Dr Daniel Streicker, Senior Research Fellow at the Institute of Biodiversity, Animal Health and Comparative Medicine, said: “The recognition that several high-profile viruses originated from bats triggered tremendous interest in whether there was something special about their ecology or immune systems which makes their viruses disproportionately likely to infect humans. Our finding that the number of zoonoses that have emerged from bats is about what would be expected for any mammalian group of their size casts doubt on the idea that traits of bats produce viruses with a heightened propensity to infect humans. To know if there is anything special about bats, we now need to understand whether the bat viruses that do jump to humans cause more severe disease or spread better among humans than viruses from other animals, which is currently uncertain.”

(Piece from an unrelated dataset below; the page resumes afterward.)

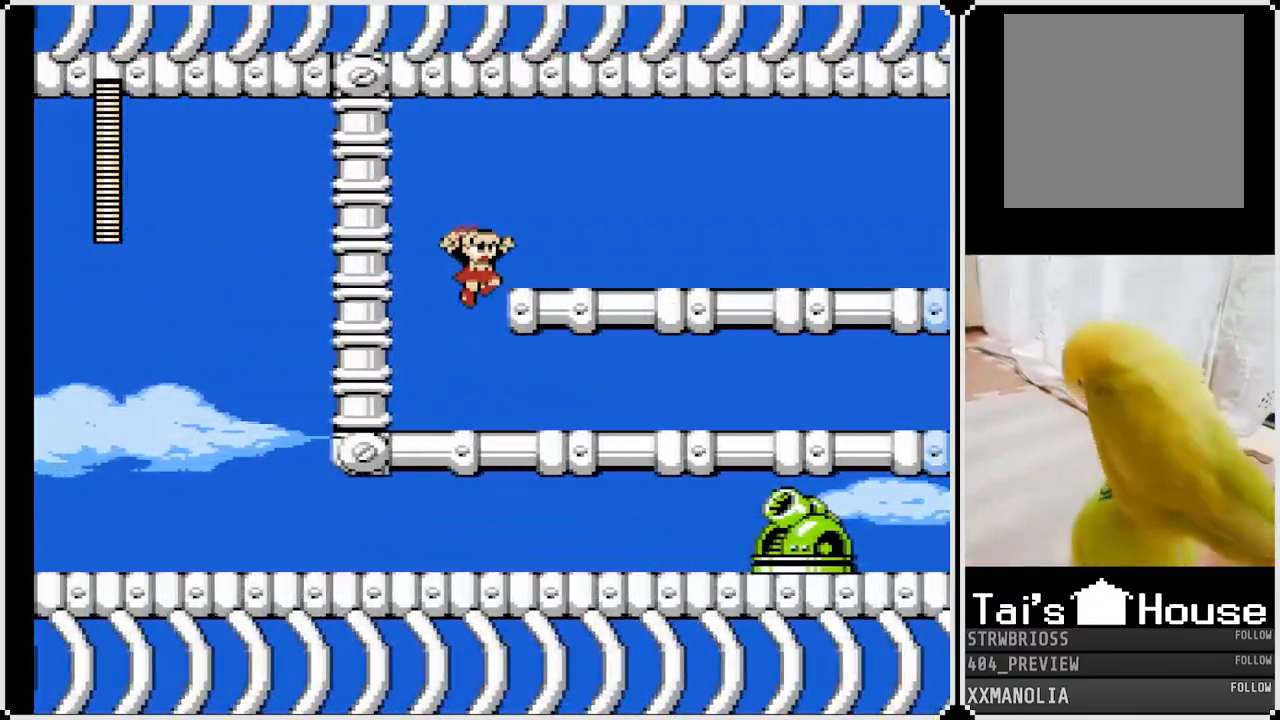
{"buttons": ["CROSS", "SQUARE", "DPAD_DOWN", "DPAD_RIGHT"], "left_stick": "center", "right_stick": "center", "events": [[83, "DPAD_DOWN", "down"], [100, "CROSS", "up"], [317, "CROSS", "down"]]}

Dr Nardus Mollentze, Research Assistant at the Centre for Virus Research, added: “Although bats will and should remain a focus for viral reservoir research, as the likely origins of major zoonotic pathogens such as SARS-CoV-2 and Ebolaviruses, our work shows that the proportion and number of zoonotic viruses in bats is not unusual compared to other mammalian groups. This means that ongoing efforts to identify potential future threats to human health by screening animals for undiscovered viruses will need to focus on a much wider range species than is currently the case. Our study also highlights the need to find new traits of viruses that can help us anticipate their zoonotic potential, since knowledge of the current reservoir was not helpful to predict whether a virus might infect humans – even when the reservoir is closely related to humans.”
The paper ‘Viral zoonotic risk is homogenous across taxonomic orders of mammalian and avian reservoir hosts’ is published in Proceedings of the National Academy of Sciences. The work was funded by Wellcome, the Royal Society and The Medical Research Council.